» **Work task**
Reproduce word for word the full passage below about jury selection for the Ng murder trial in Orange County.

» **Extract provided**
Ng, who faces the death penalty, is charged with slaying a dozen people at a Calaveras County cabin in the mid-1980s.
His trial was transferred to Orange County because pretrial publicity may have tainted the jury pool in Northern California.
Superior Court Judge John J. Ryan interviewed 405 prospective jurors Monday morning and dismissed those who have financial, health or other hardships that would prevent them from sitting through a trial estimated to last from six to nine months.
Over the next two weeks, Ryan is expected to interview as many as 3,240 residents, one of the largest jury pools ever in the county.
“It is very difficult for individuals to be off work for that long when they do not get paid,” said Pat Hill, assistant executive officer for the court’s jury services.
Hill said a typical Orange County criminal case lasts three to seven days and requires a jury pool of about 45 people.
Ryan selected 75 jurors Monday to return Oct. 13 for the next phase: detailed questioning to explore biases and other matters. The judge wants to have 200 to 300 qualified jurors available to return next month.
Jury expert Norman M. Garland in Los Angeles, a Southwestern University School of Law professor, said it is common to have a limited number of people able to serve in lengthy, complex cases, but it does not necessarily pose a big problem.
“It is a fairly narrow population that would be able to serve,” he said. “Those who are likely to qualify are those who are not employed or work for the government.” Retirees also are likely jurors in long cases.
Despite a limited jury pool, he said, “there is still a diversity of people.”
Jurors also will have to be able to steel themselves to view the evidence, which includes videotapes that Ng and his partner allegedly took of the tortures.
Prosecutors charge that Ng, 37, and Leonard Lake tortured and killed at least 12 people in 1984 and 1985 on Lake’s property in the Sierra foothills of Calaveras County. Lake, who was arrested on an unrelated charge, confessed to the crimes and later killed himself.
Ng fled to Canada, where he was captured in June 1985. He fought extradition for six years, but was finally transferred to California. His case has since been delayed by myriad circumstances, including numerous motions filed by Ng to postpone the trial and to move it out of Northern California.

» **Recorded information**
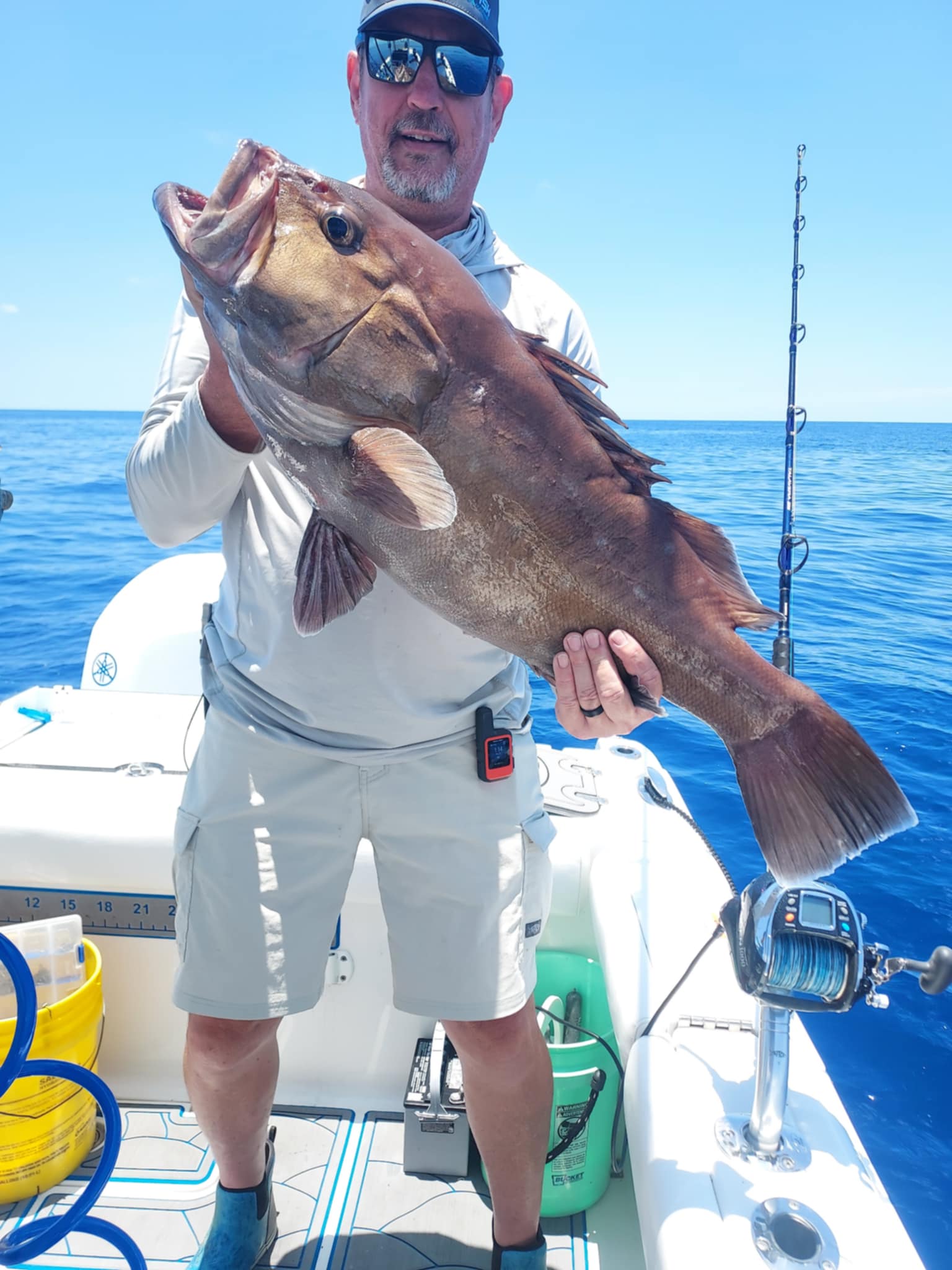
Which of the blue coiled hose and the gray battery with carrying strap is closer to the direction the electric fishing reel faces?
the blue coiled hose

» **Result**
Ng, who faces the death penalty, is charged with slaying a dozen people at a Calaveras County cabin in the mid-1980s.
His trial was transferred to Orange County because pretrial publicity may have tainted the jury pool in Northern California.
Superior Court Judge John J. Ryan interviewed 405 prospective jurors Monday morning and dismissed those who have financial, health or other hardships that would prevent them from sitting through a trial estimated to last from six to nine months.
Over the next two weeks, Ryan is expected to interview as many as 3,240 residents, one of the largest jury pools ever in the county.
“It is very difficult for individuals to be off work for that long when they do not get paid,” said Pat Hill, assistant executive officer for the court’s jury services.
Hill said a typical Orange County criminal case lasts three to seven days and requires a jury pool of about 45 people.
Ryan selected 75 jurors Monday to return Oct. 13 for the next phase: detailed questioning to explore biases and other matters. The judge wants to have 200 to 300 qualified jurors available to return next month.
Jury expert Norman M. Garland in Los Angeles, a Southwestern University School of Law professor, said it is common to have a limited number of people able to serve in lengthy, complex cases, but it does not necessarily pose a big problem.
“It is a fairly narrow population that would be able to serve,” he said. “Those who are likely to qualify are those who are not employed or work for the government.” Retirees also are likely jurors in long cases.
Despite a limited jury pool, he said, “there is still a diversity of people.”
Jurors also will have to be able to steel themselves to view the evidence, which includes videotapes that Ng and his partner allegedly took of the tortures.
Prosecutors charge that Ng, 37, and Leonard Lake tortured and killed at least 12 people in 1984 and 1985 on Lake’s property in the Sierra foothills of Calaveras County. Lake, who was arrested on an unrelated charge, confessed to the crimes and later killed himself.
Ng fled to Canada, where he was captured in June 1985. He fought extradition for six years, but was finally transferred to California. His case has since been delayed by myriad circumstances, including numerous motions filed by Ng to postpone the trial and to move it out of Northern California.